Magdalena Śliwa żałuje szansy na wygraną

Dąbrowski MKS wyraźnie zawiódł w rywalizacji z mistrzyniami Polski. Według asystentki trenera Serramalery jej zespół mógł pokusić się nawet o punkty, ale zabrakło dokładności.

Michał Kaczmarczyk
Michał Kaczmarczyk
Tauron MKS Dąbrowa Górnicza miał nadzieje na wyrównane starcie z Chemikiem Police i powtórzenie sensacyjnego rezultatu ze stycznia 2014 roku, kiedy to na własnym terenie pokonał Orlen Ligowego hegemona 3:2. Nic dziwnego, siatkarki Juana Manuela Serramalery podobnie jak policzanki pozostawały do 5. kolejki ekstraklasy bez porażki i przeważały w rankingach statystycznych. Kiedy doszło jednak do bezpośredniej weryfikacji możliwości, Zagłębianki nie zdały egzaminu. A wszystko przez chaos, brak dokładności i zdecydowania w ataku. - Punkty oddane przez błędy własne nie pozwoliły nam wygrać drugiego seta. Wtedy zachwiała się gra Chemika i miałyśmy swoje szanse, ale tym większy jest mój niedosyt po tym spotkaniu. Mogliśmy nawet wygrać z drużyną z Polic, ale do tego potrzeba zdecydowanie lepszej gry - mówiła po meczu Magdalena Śliwa, drugi trener Tauron MKS-u.

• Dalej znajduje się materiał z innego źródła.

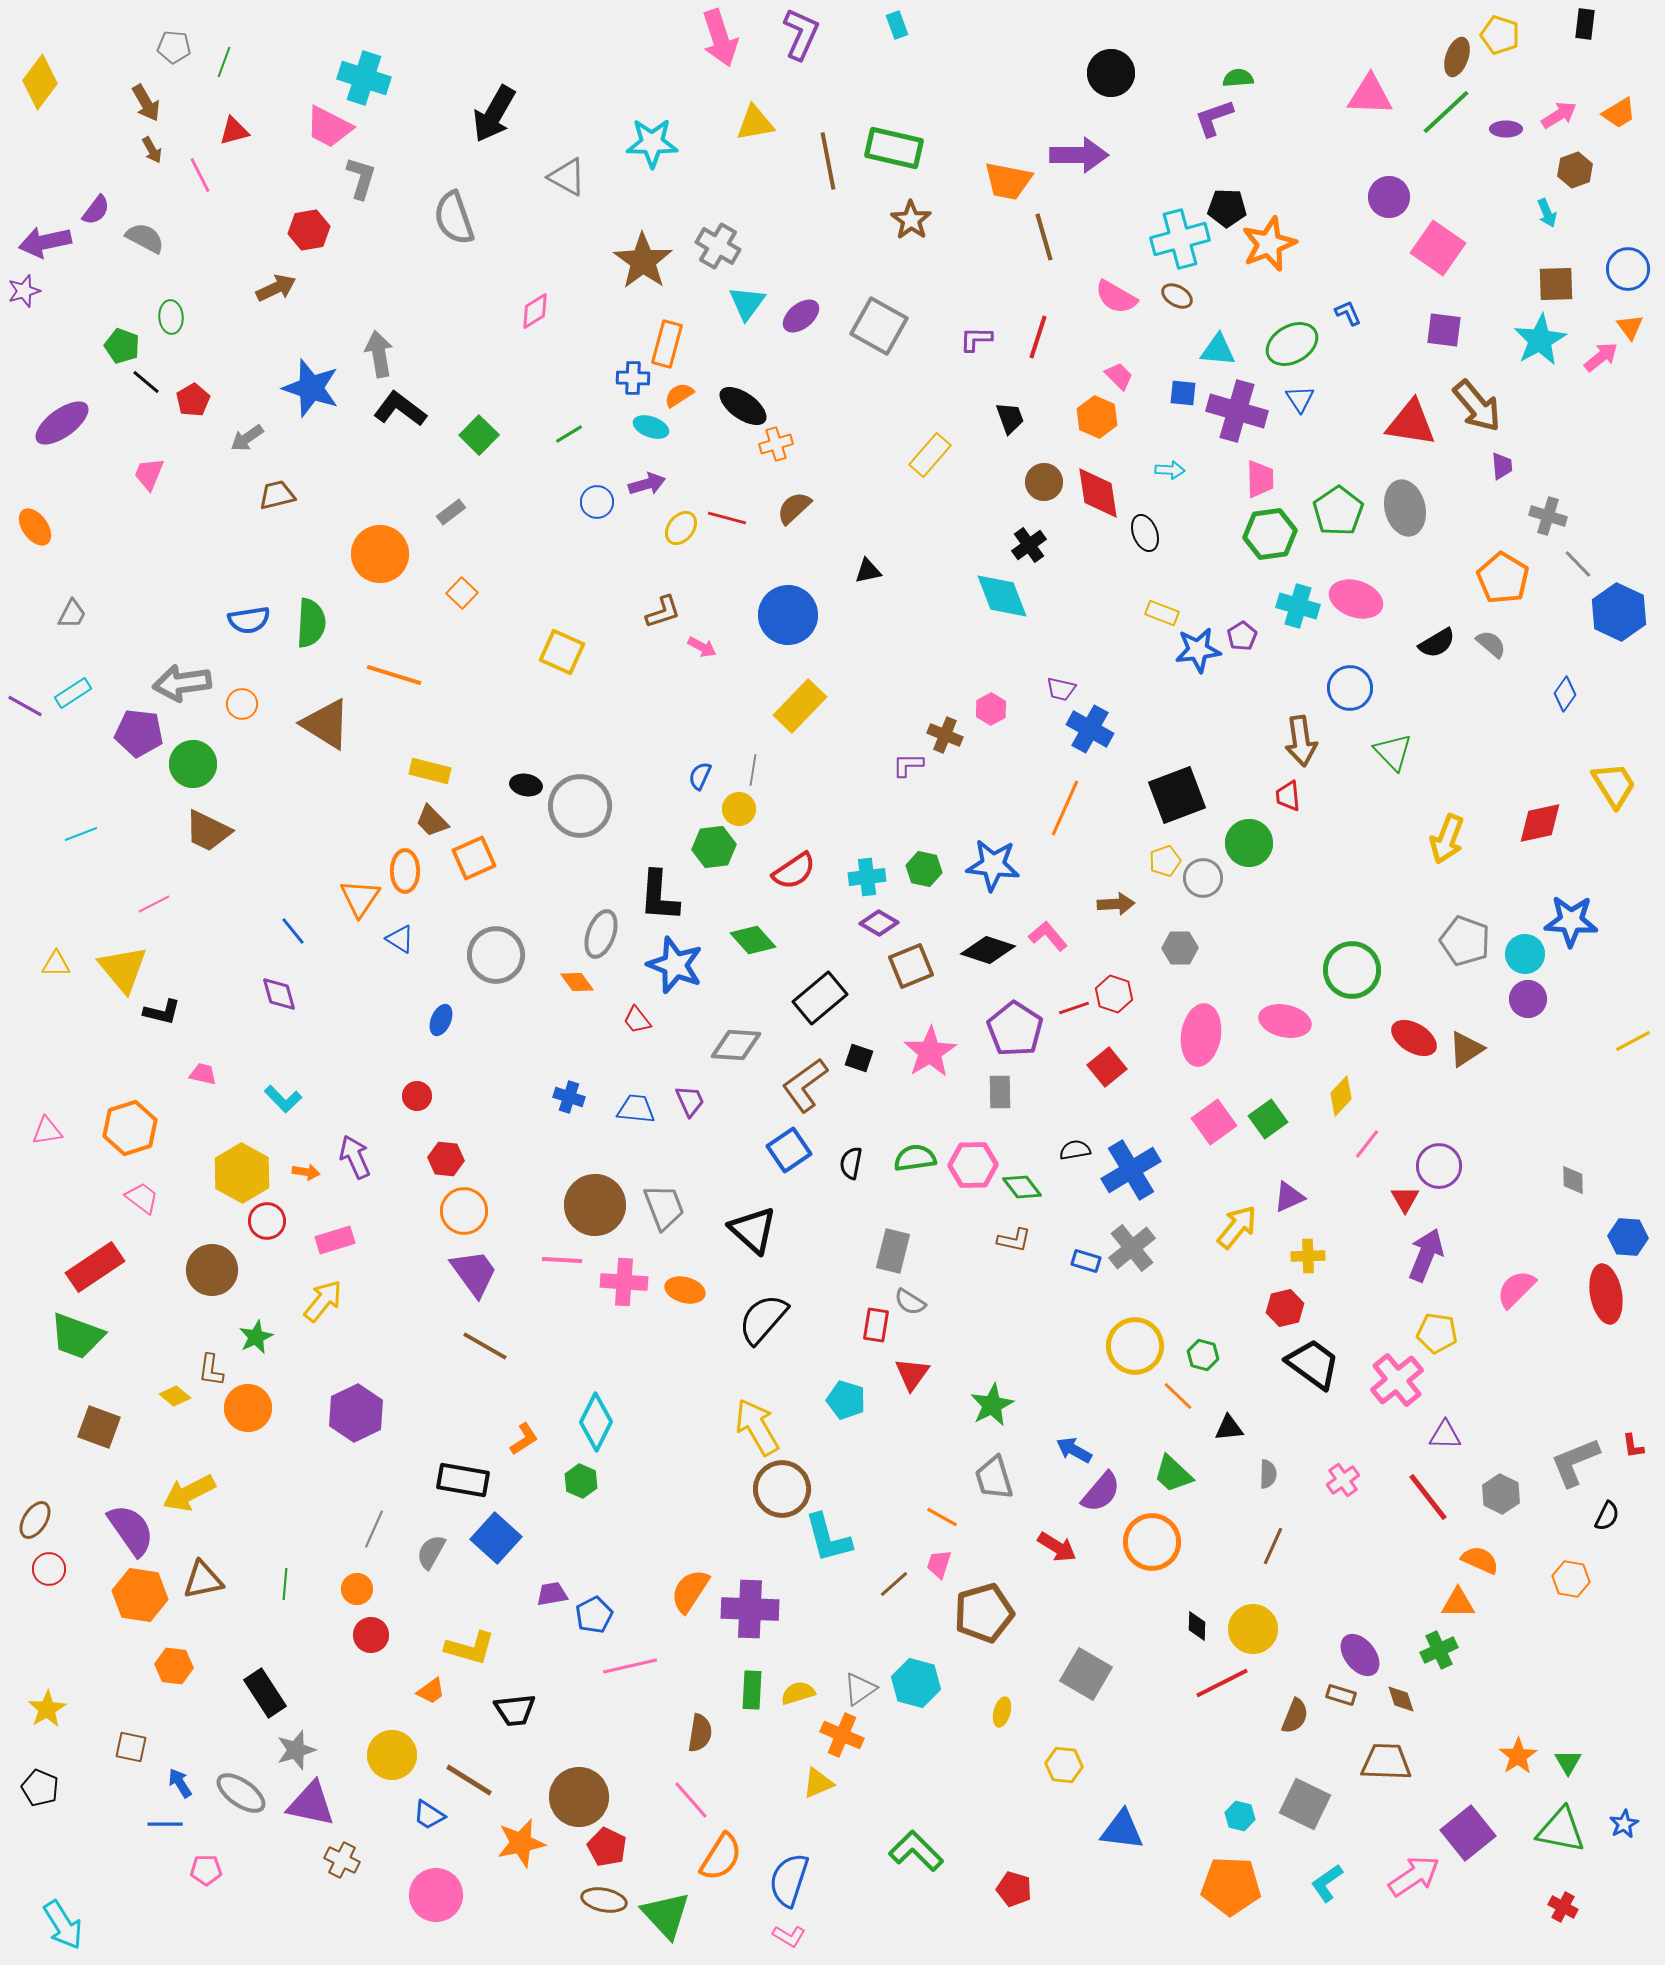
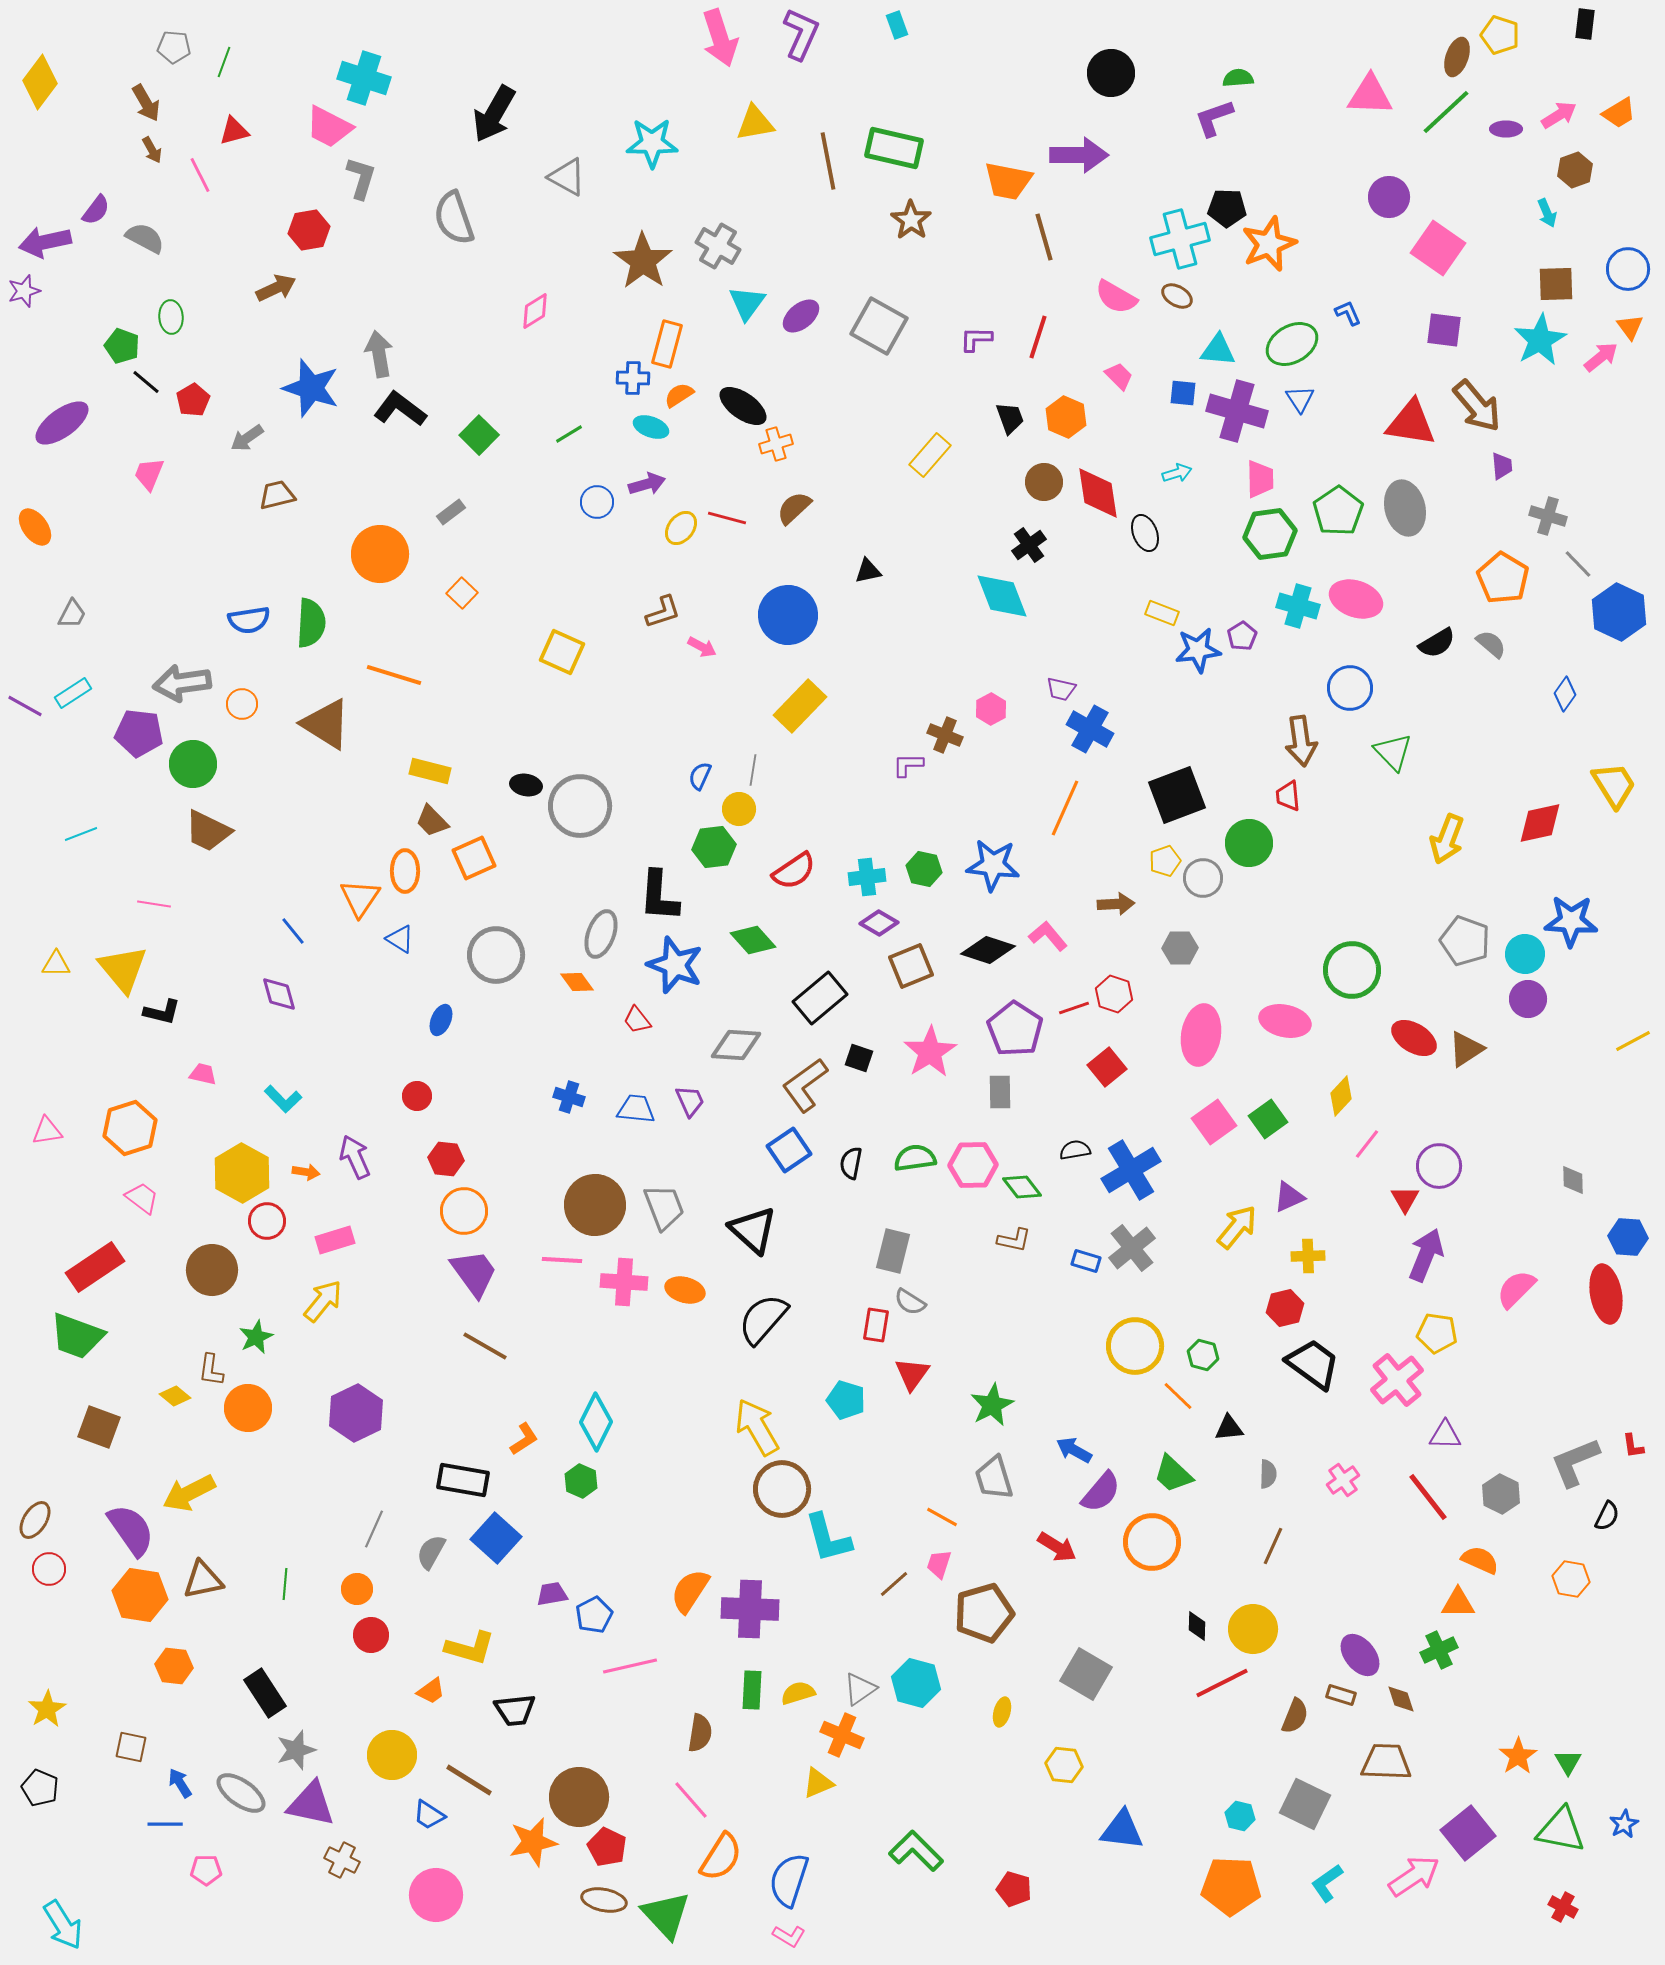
orange hexagon at (1097, 417): moved 31 px left
cyan arrow at (1170, 470): moved 7 px right, 3 px down; rotated 20 degrees counterclockwise
pink line at (154, 904): rotated 36 degrees clockwise
orange star at (521, 1843): moved 12 px right, 1 px up
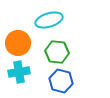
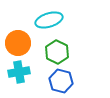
green hexagon: rotated 20 degrees clockwise
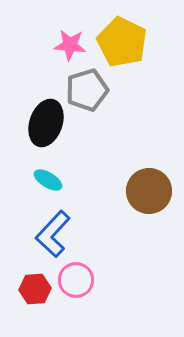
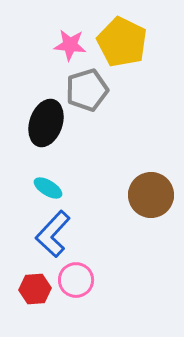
cyan ellipse: moved 8 px down
brown circle: moved 2 px right, 4 px down
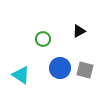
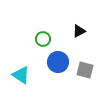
blue circle: moved 2 px left, 6 px up
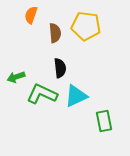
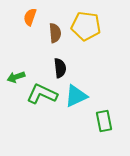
orange semicircle: moved 1 px left, 2 px down
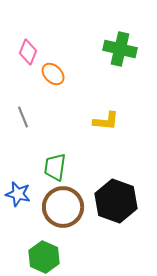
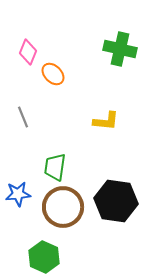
blue star: rotated 20 degrees counterclockwise
black hexagon: rotated 12 degrees counterclockwise
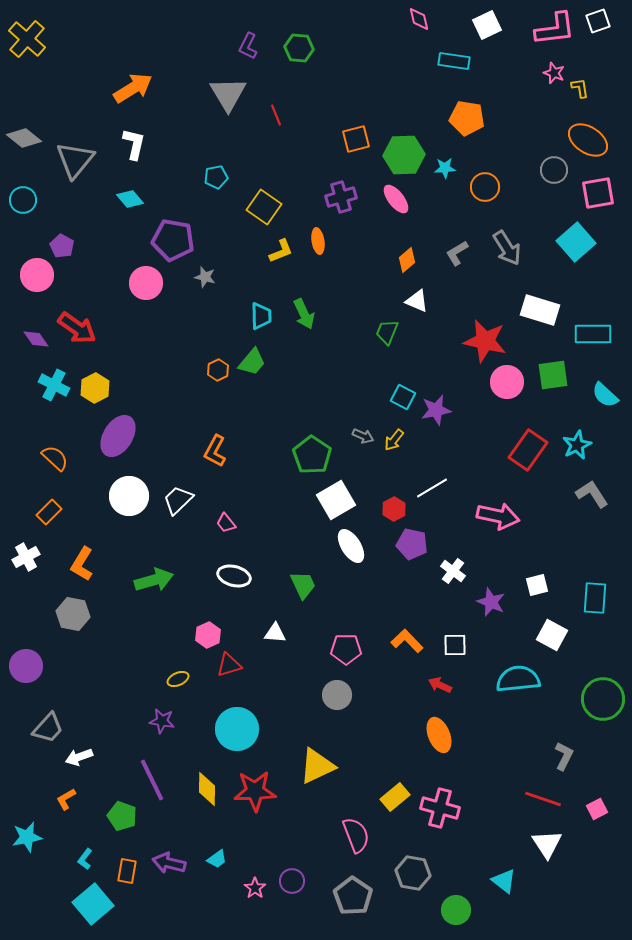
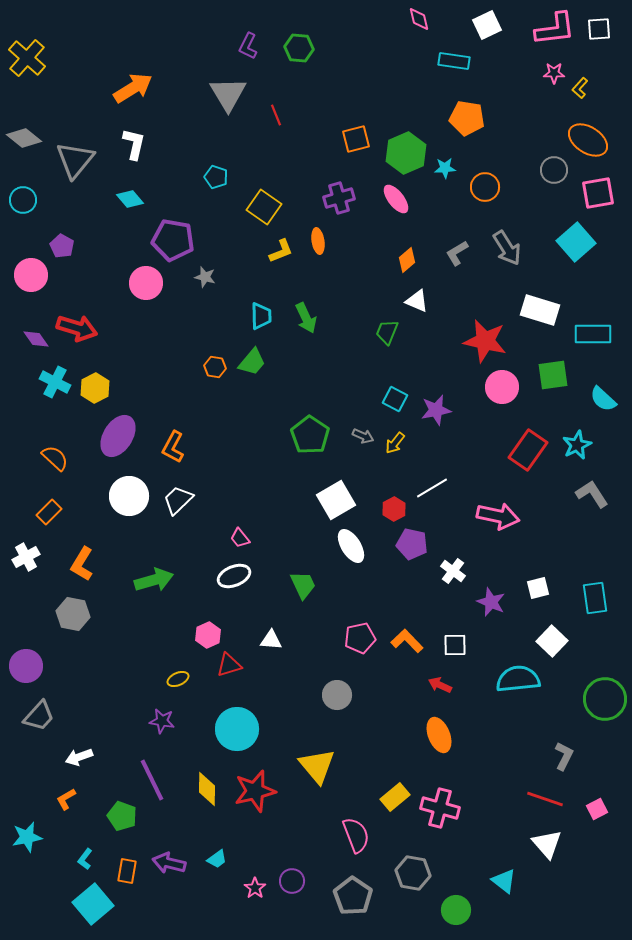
white square at (598, 21): moved 1 px right, 8 px down; rotated 15 degrees clockwise
yellow cross at (27, 39): moved 19 px down
pink star at (554, 73): rotated 20 degrees counterclockwise
yellow L-shape at (580, 88): rotated 130 degrees counterclockwise
green hexagon at (404, 155): moved 2 px right, 2 px up; rotated 21 degrees counterclockwise
cyan pentagon at (216, 177): rotated 30 degrees clockwise
purple cross at (341, 197): moved 2 px left, 1 px down
pink circle at (37, 275): moved 6 px left
green arrow at (304, 314): moved 2 px right, 4 px down
red arrow at (77, 328): rotated 18 degrees counterclockwise
orange hexagon at (218, 370): moved 3 px left, 3 px up; rotated 25 degrees counterclockwise
pink circle at (507, 382): moved 5 px left, 5 px down
cyan cross at (54, 385): moved 1 px right, 3 px up
cyan semicircle at (605, 395): moved 2 px left, 4 px down
cyan square at (403, 397): moved 8 px left, 2 px down
yellow arrow at (394, 440): moved 1 px right, 3 px down
orange L-shape at (215, 451): moved 42 px left, 4 px up
green pentagon at (312, 455): moved 2 px left, 20 px up
pink trapezoid at (226, 523): moved 14 px right, 15 px down
white ellipse at (234, 576): rotated 36 degrees counterclockwise
white square at (537, 585): moved 1 px right, 3 px down
cyan rectangle at (595, 598): rotated 12 degrees counterclockwise
white triangle at (275, 633): moved 4 px left, 7 px down
white square at (552, 635): moved 6 px down; rotated 16 degrees clockwise
pink pentagon at (346, 649): moved 14 px right, 11 px up; rotated 12 degrees counterclockwise
green circle at (603, 699): moved 2 px right
gray trapezoid at (48, 728): moved 9 px left, 12 px up
yellow triangle at (317, 766): rotated 45 degrees counterclockwise
red star at (255, 791): rotated 12 degrees counterclockwise
red line at (543, 799): moved 2 px right
white triangle at (547, 844): rotated 8 degrees counterclockwise
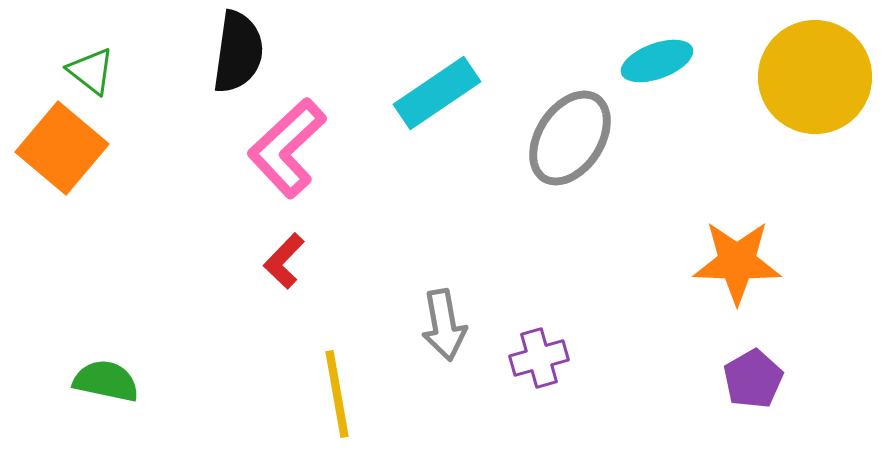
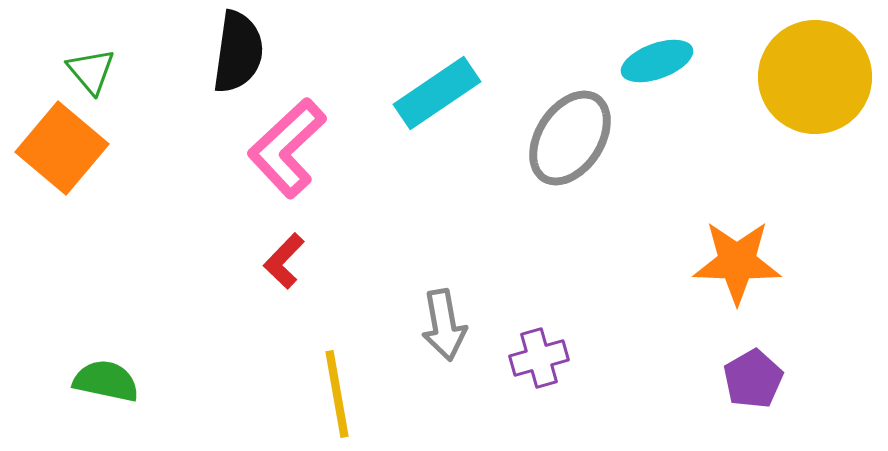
green triangle: rotated 12 degrees clockwise
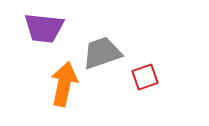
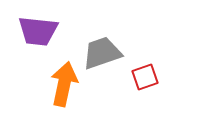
purple trapezoid: moved 6 px left, 3 px down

Była znakomita zawodniczka odniosła się do sytuacji w drugiej partii spotkania, kiedy jej podopieczne zanotowały lepszy okres gry i prowadziły z mistrzem Polski 16:13. Wtedy jednak poczynania kadry Giuseppe Cuccariniego ożywiło wejście na parkiet Izabeli Bełcik i Izabeli Kowalińskiej, zaś gospodynie środkowego spotkania straciły przewagę przez nieudane przyjęcia serwisów rywalek. Ale to nie były wszystkie okazje zespołu z Dębowego Miasta. - Po pierwszym secie statystyki pokazały, że nasze siatkarki były lepsze w zagrywce i ataku, ale do tego popełniliśmy aż dziesięć błędów własnych. Z tak dużą ilością pomyłek po prostu nie da się wygrać. Poza tym brakowało nam dokładnego rozegrania, z tym że niekiedy po naszym przyjęciu dograna piłka nie zawsze na to pozwalała. Mówiąc ogólnie, pozwoliliśmy sobie na zbyt wiele niedokładności - przyznała zaskoczona słabą grą swojej ekipy asystentka argentyńskiego szkoleniowca.

Już niedługo piątą drużynę ostatniego sezonu Orlen Ligi czekają kolejne ważne spotkania weryfikujące faktyczny potencjał, czyli mecze z PGE Atomem Treflem Sopot, Polskim Cukrem Muszynianką Muszyna i Impelem Wrocław. Nikt w Dąbrowie Górniczej nie wyobraża sobie smutnej powtórki z rywalizacji z Chemikiem Police. - Mam nadzieję, że każda z naszych dziewczyn będzie pamiętała o tym, że można było dziś "ugryźć" tak uznanego rywala, ale na razie pozostaje nam uczucie zawodu. W mojej opinii nie trzeba było wielkich rzeczy, żeby nawet wygrać ten mecz. Zabrakło przede wszystkich naszego charakteru, który został zaprezentowany przez nasze dziewczyny we wcześniejszych spotkaniach - oceniła Magdalena Śliwa.